#### Input data
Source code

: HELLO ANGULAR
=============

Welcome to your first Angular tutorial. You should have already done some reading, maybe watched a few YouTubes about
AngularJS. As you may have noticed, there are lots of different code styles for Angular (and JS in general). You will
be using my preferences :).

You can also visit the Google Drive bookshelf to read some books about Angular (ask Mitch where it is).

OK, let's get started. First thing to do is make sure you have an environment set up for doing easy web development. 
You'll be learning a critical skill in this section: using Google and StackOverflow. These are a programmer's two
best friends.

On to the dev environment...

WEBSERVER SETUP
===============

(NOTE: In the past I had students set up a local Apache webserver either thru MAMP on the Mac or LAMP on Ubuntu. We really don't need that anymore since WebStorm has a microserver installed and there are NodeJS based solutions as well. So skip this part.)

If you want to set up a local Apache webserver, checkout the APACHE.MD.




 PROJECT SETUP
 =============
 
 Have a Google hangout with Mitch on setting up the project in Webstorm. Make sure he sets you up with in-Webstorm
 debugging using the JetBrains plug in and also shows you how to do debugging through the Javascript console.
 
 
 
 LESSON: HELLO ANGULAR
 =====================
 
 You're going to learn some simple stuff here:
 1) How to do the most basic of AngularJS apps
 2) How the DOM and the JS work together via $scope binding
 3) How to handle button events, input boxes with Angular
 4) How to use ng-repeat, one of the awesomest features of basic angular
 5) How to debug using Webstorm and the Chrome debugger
########
What to produce. Could you retype each record exactly as it appears?

Expected output.
Source code

: HELLO ANGULAR
=============

Welcome to your first Angular tutorial. You should have already done some reading, maybe watched a few YouTubes about
AngularJS. As you may have noticed, there are lots of different code styles for Angular (and JS in general). You will
be using my preferences :).

You can also visit the Google Drive bookshelf to read some books about Angular (ask Mitch where it is).

OK, let's get started. First thing to do is make sure you have an environment set up for doing easy web development. 
You'll be learning a critical skill in this section: using Google and StackOverflow. These are a programmer's two
best friends.

On to the dev environment...

WEBSERVER SETUP
===============

(NOTE: In the past I had students set up a local Apache webserver either thru MAMP on the Mac or LAMP on Ubuntu. We really don't need that anymore since WebStorm has a microserver installed and there are NodeJS based solutions as well. So skip this part.)

If you want to set up a local Apache webserver, checkout the APACHE.MD.




 PROJECT SETUP
 =============
 
 Have a Google hangout with Mitch on setting up the project in Webstorm. Make sure he sets you up with in-Webstorm
 debugging using the JetBrains plug in and also shows you how to do debugging through the Javascript console.
 
 
 
 LESSON: HELLO ANGULAR
 =====================
 
 You're going to learn some simple stuff here:
 1) How to do the most basic of AngularJS apps
 2) How the DOM and the JS work together via $scope binding
 3) How to handle button events, input boxes with Angular
 4) How to use ng-repeat, one of the awesomest features of basic angular
 5) How to debug using Webstorm and the Chrome debugger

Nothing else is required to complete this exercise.